======== BRANO DA LEGGERE

Sia l’invasione russa dell’Ucraina, il 24 febbraio 2022, sia l’attacco di Hamas a Israele del 7 ottobre 2023, sono state interpretate dai governi e dalla grande maggioranza dei mezzi di comunicazione occidentali come un attacco alla democrazia.
Due attacchi alla «società aperta»
Già il 15 ottobre 2023, pochi giorni dopo il massacro in Palestina, il noto opinionista Sergio Fabrini, sul Sole24Ore – anticipando quasi alla lettera quanto avrebbe detto, qualche giorno dopo, il presidente americano Biden nel suo messaggio alla nazione –, segnalava che il vero obiettivo di Putin e del capo militare (ora anche politico) di Hamas, Yahya Sinwar, era in realtà l’eliminazione di due democrazie che li sfidavano proprio ai loro confini.
«Putin e Siwar», nota Fabrini, «condividono il disprezzo per le società aperte, dove gli individui sono protetti da diritti inalienabili rispetto a chi detiene il potere (secolare e religioso) (..). Ucraina e Israele sono democrazie, seppure imperfette, che sono l’opposto dei regimi autocratici (sia secolari che religiosi) che quei leader rappresentano».
Da qui la conclusione operativa: «Se la democrazia è la posta in gioco delle due aggressioni militari, allora è evidente che le altre democrazie non possono che sostenere Kiev e Tel Aviv».
È su questo assunto che si è fondata tutta la politica degli Stati Unti e dei suoi alleati della NATO nei confronti di questi conflitti. E ad esso hanno incessantemente fatto appello i due leader delle democrazie aggredite, il presidente ucraino Zelensky e il premier israeliano Netanyahu, instancabili nel ricordare all’Occidente che la posta in gioco delle rispettive guerre non era solo la difesa del loro paese, ma la causa della democrazia.

================
======== MATERIALE FORNITO

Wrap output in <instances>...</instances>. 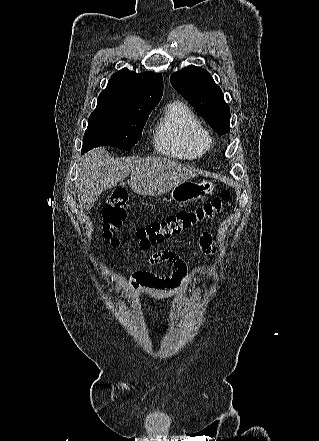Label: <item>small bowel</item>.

================
======== MATERIALE FORNITO

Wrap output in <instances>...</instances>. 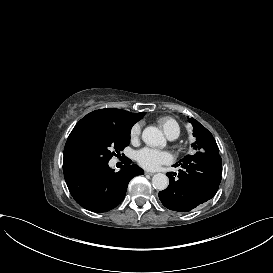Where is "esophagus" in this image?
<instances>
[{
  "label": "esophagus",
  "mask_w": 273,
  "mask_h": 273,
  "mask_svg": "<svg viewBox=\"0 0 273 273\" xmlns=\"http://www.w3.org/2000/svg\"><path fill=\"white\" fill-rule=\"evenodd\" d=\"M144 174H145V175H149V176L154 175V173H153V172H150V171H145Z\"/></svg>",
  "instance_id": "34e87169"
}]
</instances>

================

## ESERCIZI SCRITTI:
1 > Rispondi in breve a queste domande sul brano dedicato agli attacchi alla democrazia:
(a) In quale data è iniziata l'invasione russa dell'Ucraina?
(b) Su quale giornale scriveva Sergio Fabrini il 15 ottobre 2023?
(c) Quali sono i due leader delle democrazie aggredite citati nel testo?
2 > Riprendi il brano sugli attacchi alla democrazia e scrivi il seguito a partire dall'ultima frase.
Le voci riportate non hanno alcun ruolo in questo lavoro.

## RISULTATI DELL'ESERCIZIO:
1 >
(a) Il 24 febbraio 2022.
(b) Sul Sole24Ore.
(c) Il presidente ucraino Zelensky e il premier israeliano Netanyahu.

2 >
L’Occidente in difesa delle democrazie aggredite
Si spiega in quest’ottica l’appoggio incondizionato dell’Occidente e degli altri paesi del G7 che gli sono vicini, alla guerra degli ucraini per difendere la loro terra e a quella – anch’essa considerata sostanzialmente difensiva – contro Hamas nella Striscia di Gaza.
Per quanto riguarda la prima, le atrocità commesse dai soldati russi a Buča e le altre violenze contro i civili sono state coralmente denunziate. Un vero e proprio «cordone sanitario» di sanzioni economiche e di esclusioni dalla comunità mondiale è stato teso intorno alla Russia, fino all’esclusione dei suoi atleti da tutte le gare sportive internazionali.
Cifre astronomiche sono state investite – soprattutto dal Congresso americano, ma anche dai paesi europei – per dotare l’esercito ucraino dei più sofisticati armamenti, rendendolo competitivo con quello russo.
Quanto alla guerra condotta da Israele a Gaza, gli Stati Uniti hanno fin dall’inizio fornito miliardi di dollari di armamenti, per consentire all’aviazione israeliana di tempestare per dieci mesi, la Striscia (un territorio poco più grande di metà della città di Madrid) con 78.000 tonnellate di bombe (15.000 tonnellate sono l’equivalente della bomba nucleare che colpì Hiroshima) e condurre una campagna di terra che ha richiesto, data la sua durata, un continuo rifornimento.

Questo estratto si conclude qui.